Read your profile. LAD 90% blocked. Any blockage in other arteries?
Thank you
Hi Ling,
My pulse has always been low, but 45 doesn't seem to have any major immediate effects on me .
My main concern is the long term effects of artificially limiting blood flow around my body, especially to the brain. We know that beta blockers cause your extremities to feel cold due to reduced circulation, but what about the rest of our body? Have any studies been made about Alzheimer's or dementia in people on drugs designed to reduce the load on the heart?

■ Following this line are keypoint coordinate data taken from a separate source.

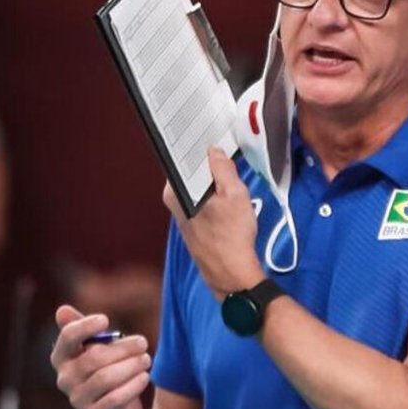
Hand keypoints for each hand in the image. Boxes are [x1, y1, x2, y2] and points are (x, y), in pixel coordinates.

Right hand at [50, 304, 151, 408]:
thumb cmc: (108, 369)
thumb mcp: (99, 347)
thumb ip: (85, 329)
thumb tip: (62, 309)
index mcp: (62, 357)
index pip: (68, 337)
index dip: (85, 327)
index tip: (106, 320)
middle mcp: (64, 379)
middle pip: (94, 357)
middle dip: (123, 348)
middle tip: (143, 343)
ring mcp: (77, 399)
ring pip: (106, 378)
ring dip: (131, 366)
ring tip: (146, 360)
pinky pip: (115, 398)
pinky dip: (133, 385)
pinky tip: (144, 377)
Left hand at [162, 147, 262, 300]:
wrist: (231, 274)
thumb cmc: (232, 235)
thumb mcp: (234, 195)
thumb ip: (223, 169)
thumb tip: (214, 151)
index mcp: (175, 192)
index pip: (181, 157)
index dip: (197, 144)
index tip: (211, 133)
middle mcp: (173, 201)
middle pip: (190, 172)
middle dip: (208, 163)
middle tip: (228, 154)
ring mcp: (181, 214)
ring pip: (197, 186)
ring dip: (213, 180)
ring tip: (232, 174)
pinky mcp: (192, 224)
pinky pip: (201, 200)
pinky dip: (214, 195)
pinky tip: (229, 197)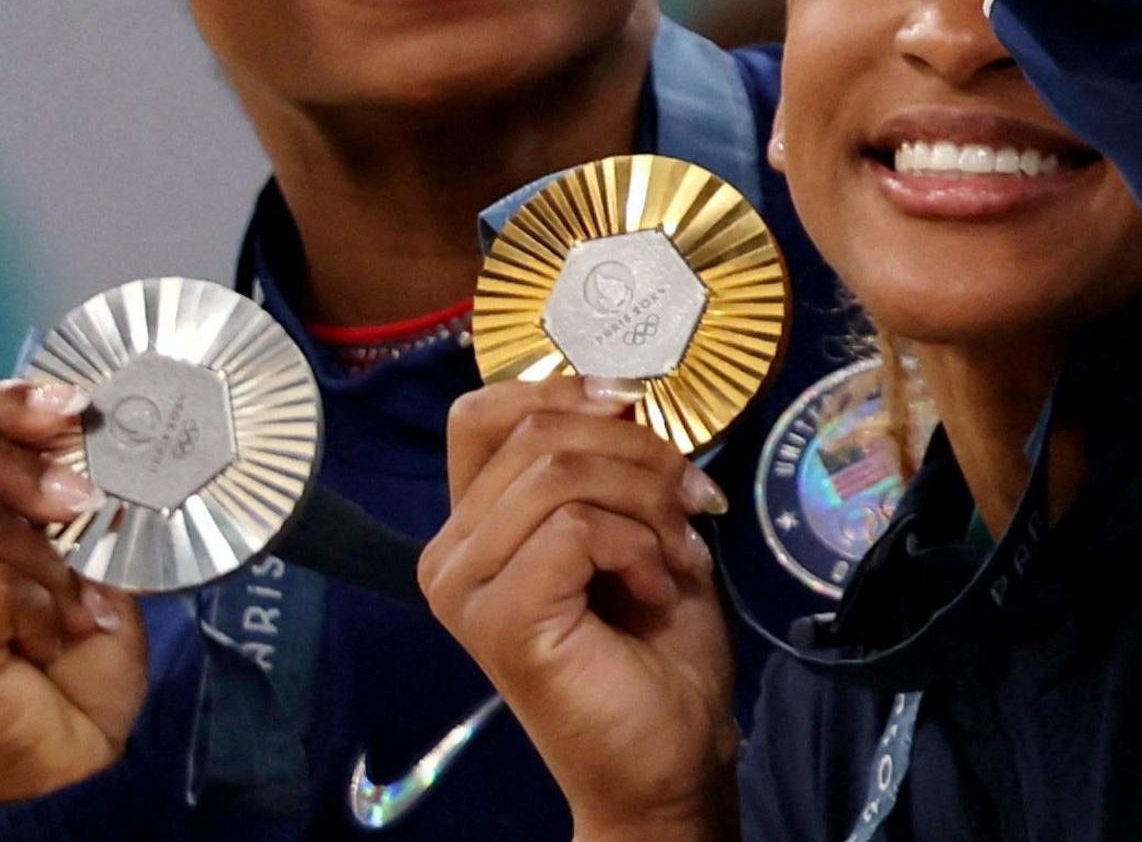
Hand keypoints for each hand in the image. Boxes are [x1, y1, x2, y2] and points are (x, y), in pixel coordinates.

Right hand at [0, 380, 150, 805]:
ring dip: (49, 560)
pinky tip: (52, 643)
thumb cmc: (70, 656)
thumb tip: (100, 431)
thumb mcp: (79, 558)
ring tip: (68, 609)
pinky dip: (46, 610)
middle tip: (82, 495)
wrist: (71, 760)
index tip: (72, 402)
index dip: (0, 404)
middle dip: (13, 457)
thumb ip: (71, 501)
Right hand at [419, 382, 737, 840]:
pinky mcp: (500, 619)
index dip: (563, 389)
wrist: (672, 753)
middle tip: (691, 505)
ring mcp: (465, 589)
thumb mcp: (636, 522)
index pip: (483, 410)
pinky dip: (639, 548)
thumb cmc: (657, 643)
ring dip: (648, 503)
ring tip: (677, 557)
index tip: (634, 407)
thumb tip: (616, 389)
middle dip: (639, 453)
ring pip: (559, 472)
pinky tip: (657, 593)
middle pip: (536, 432)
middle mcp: (450, 553)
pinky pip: (576, 528)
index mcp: (474, 524)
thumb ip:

Our bodies have evolved to balance all the systems, what happens when we disrupt that balance over a long period?
My pulse often goes below 45, as low as 42....the last specialist I saw wanted to fit a pacemaker, he said I had sick sinus syndrome but until I start getting dizzy spells I'll blunder along as I am.
My ticker's not in bad shape, I was always very fit, hence my low pulse rate. My distal LAD was measured as 90% blocked and I have diffuse atherosclerosis, but I'm still here, my ejection fraction is 60% which means it's pumping ok, so hey ho.
I won't spend my life trying to prolong it, I will live what is left of it as much as I can.
Good luck
Many thanks for sharing.
My mom has sick sinus syndrome. Her heart rate went as low as 20+ 30 but she never felt dizzy nor faint. It did cause, on off, extreme fluctuations in her heart rate and BP like in AF.
What is diffuse atherosclerosis?
Well, it is a very broad question. If you read my history, I have had tachycardia, ectopics and Afib for over 35 years. No heart damage at all but a lot of anxiety along the road. Charlie G makes some good points that I can resonate with. Of course we are all individual human beings and present in many different ways. You take care and listen to your specialist E.P.